PwC shared the findings of the study, conducted in collaboration with the International Finance Corporation, at a press conference held at the BGMEA office in the capital on Thursday (4 April).
According to the study, global exports of ready-made garments in 2013 were worth about $794 billion, where the share of man-made fibre items was 46%.
In 2022, global apparel exports rose to $953 billion where the share of man-made fibre was 50%. It has been projected that in 2030, the total apparel exports will hit $1,121 billion where 60% will be of man-made fibre items.

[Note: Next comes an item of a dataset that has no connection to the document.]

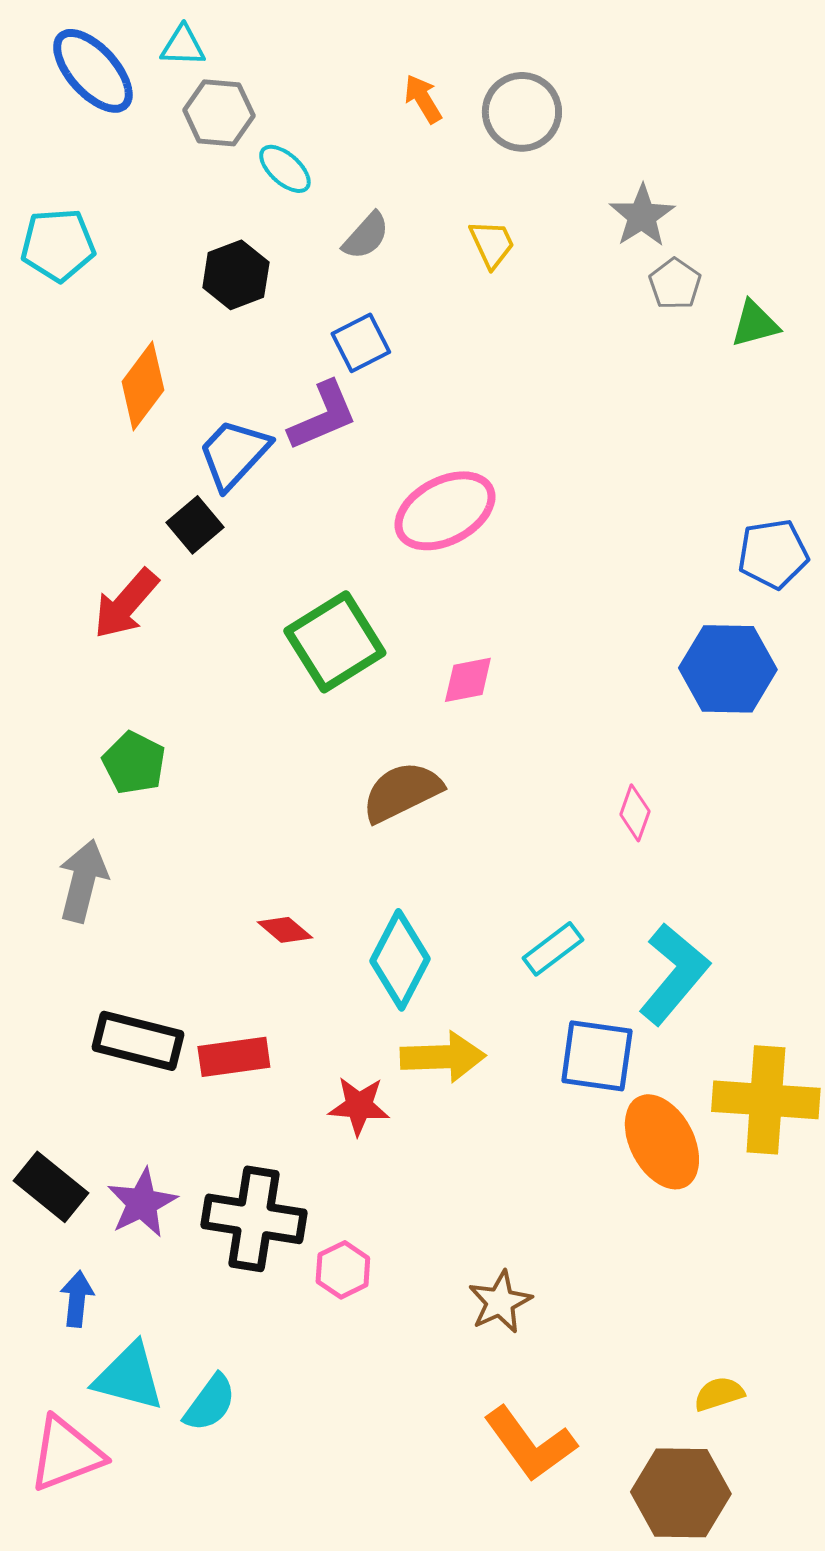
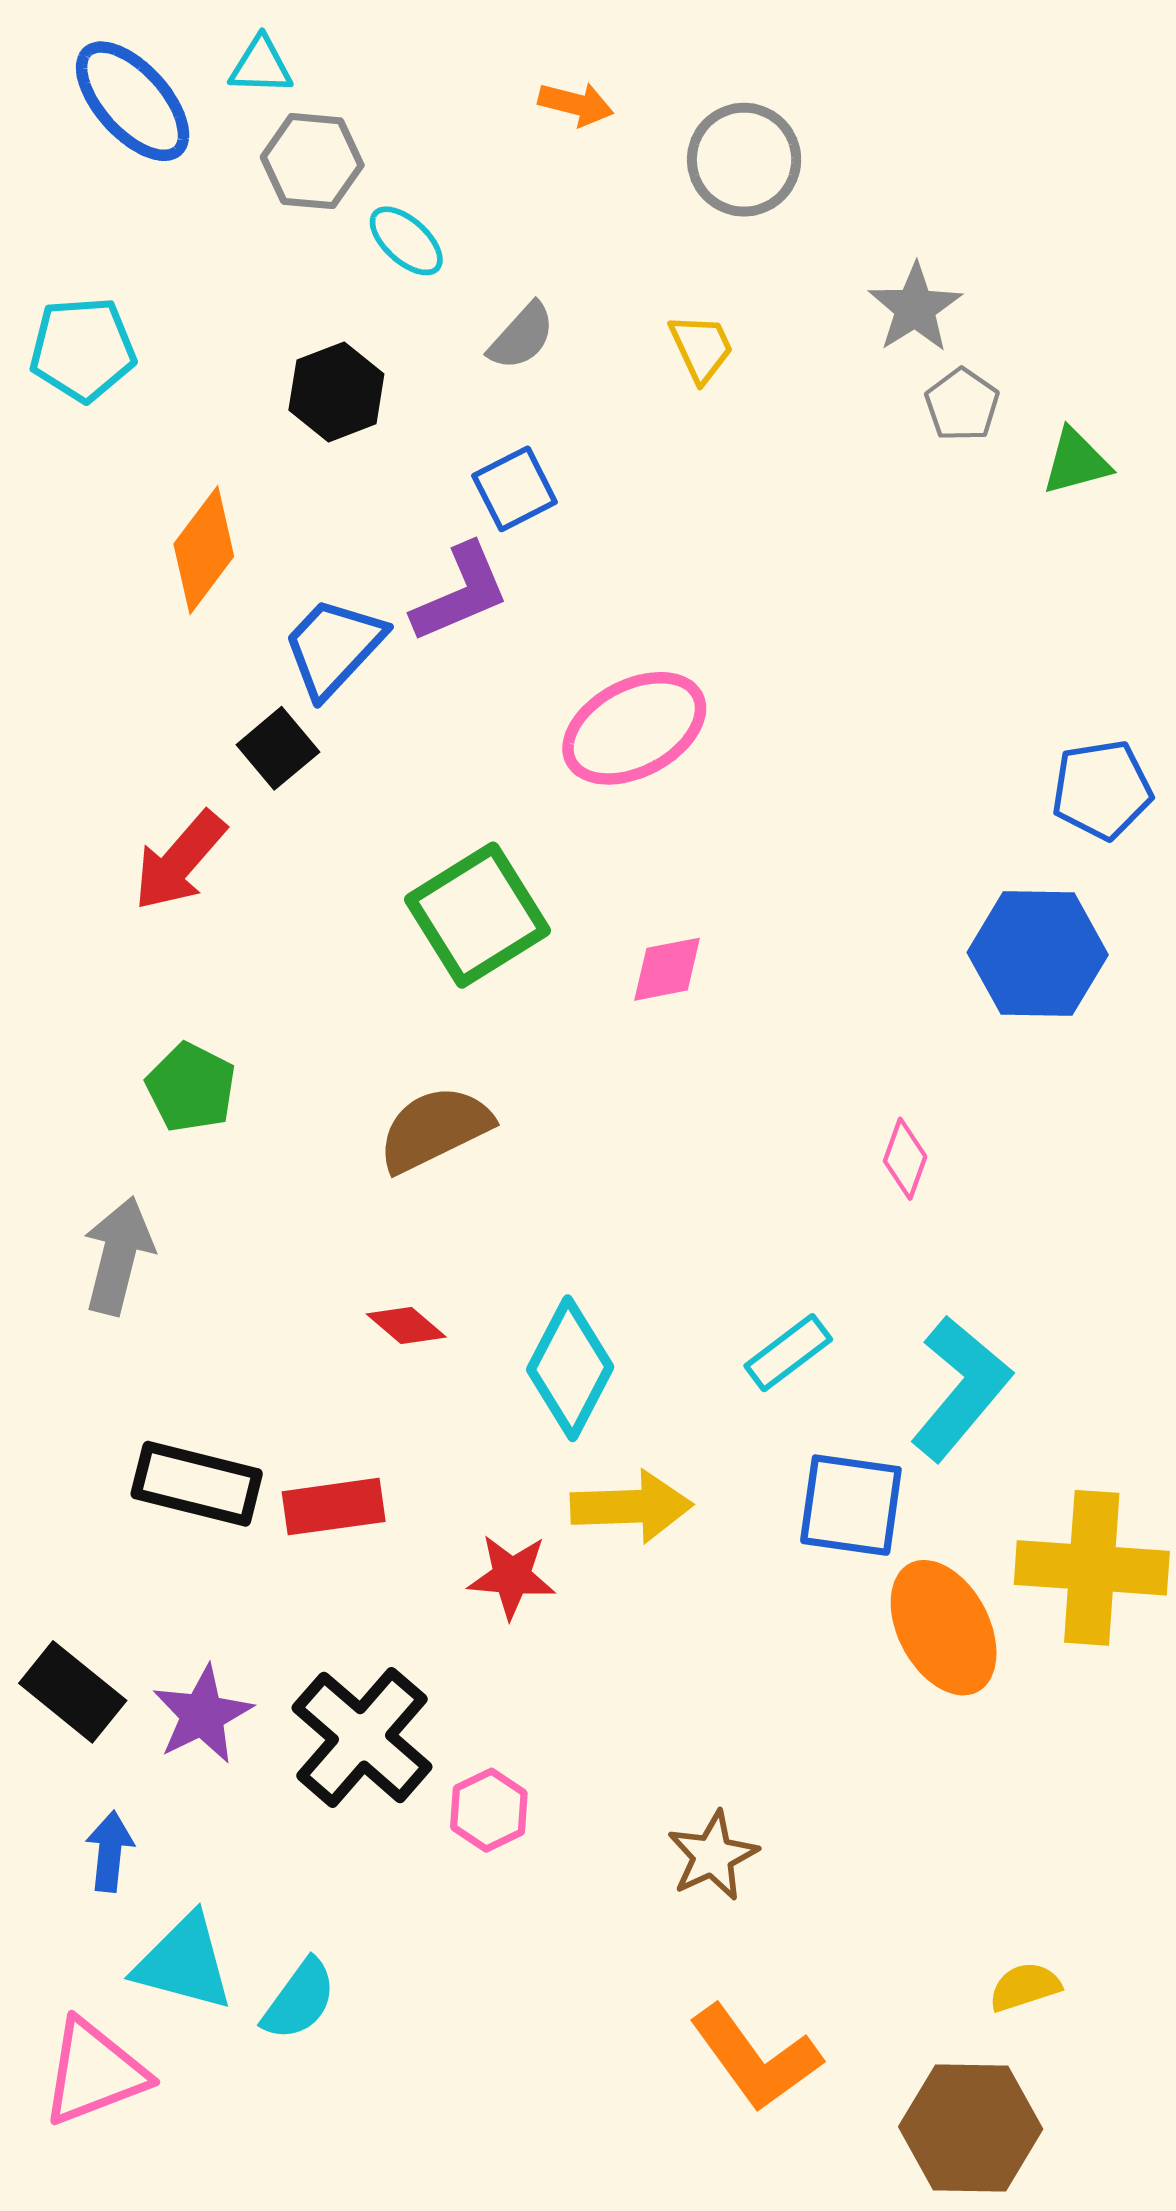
orange arrow: (423, 99) -> (576, 104), moved, turned 135
brown semicircle: (402, 792) -> (435, 1129), moved
black cross: (254, 1219) -> (362, 1737), turned 32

Among the competitive countries, as of 2022 China, Vietnam, Turkey and Italy are ahead of Bangladesh in the export of man-made fibre RMG items where China’s share of its total RMG export is 62% followed by Vietnam’s 56%, Turkey’s 48% and Italy’s 44%. On the other hand, 27% of Bangladesh’s total RMG exports are man-made fibre products.
On the occasion, BGMEA President Faruque Hassan spoke for the last time at a formal BGMEA event as the president of the apex trade body. A new board will take responsibility on 6 April (Saturday).
He said it is true that several factories have been shut down due to various crises in the past years. However, since April 13, 2021, 393 new factories have been registered as new members of the BGMEA, he added.
“We have also advanced considerably in terms of manufacturing high-value products and value addition. Currently, investment in the backward linkage industry is very important, because after LDC graduation in 2029, there is no alternative to local fabric to get GSP plus benefits in Europe,” Faruque said.
He also said that he met the WTO DG in Geneva and top figures in Brussels and insisted on continuing the ongoing facility till 2032 after LDC graduation.
The BGMEA president also said that work is going on to reduce carbon emissions by increasing the use of renewable energy in order to make the apparel industry carbon neutral.
“H&M and BestSeller are going to invest in setting up a 500 MW wind energy project in Bangladesh and we are continuing efforts to increase such collaboration,” he added.
Faruque Hassan also said that the BGMEA is working to develop investment opportunities and business models in the recycling industry. It has some concrete proposals in this regard for the next budget and has conveyed it to the government.
“Hopefully, if these are properly reflected, we can add $5 billion to our exports in the next three years,” he added, emphasising the significance of research-driven strategies in sustaining competitiveness amidst evolving global dynamics.
PwC Managing Director Shalini Shrivastava, Director Arindam Saha and Associate Director Shivam Kaushal, and BGMEA Vice President Abdullah Hil Rakib and directors Shovon Islam and Nusrat Bari Asha were present, among others.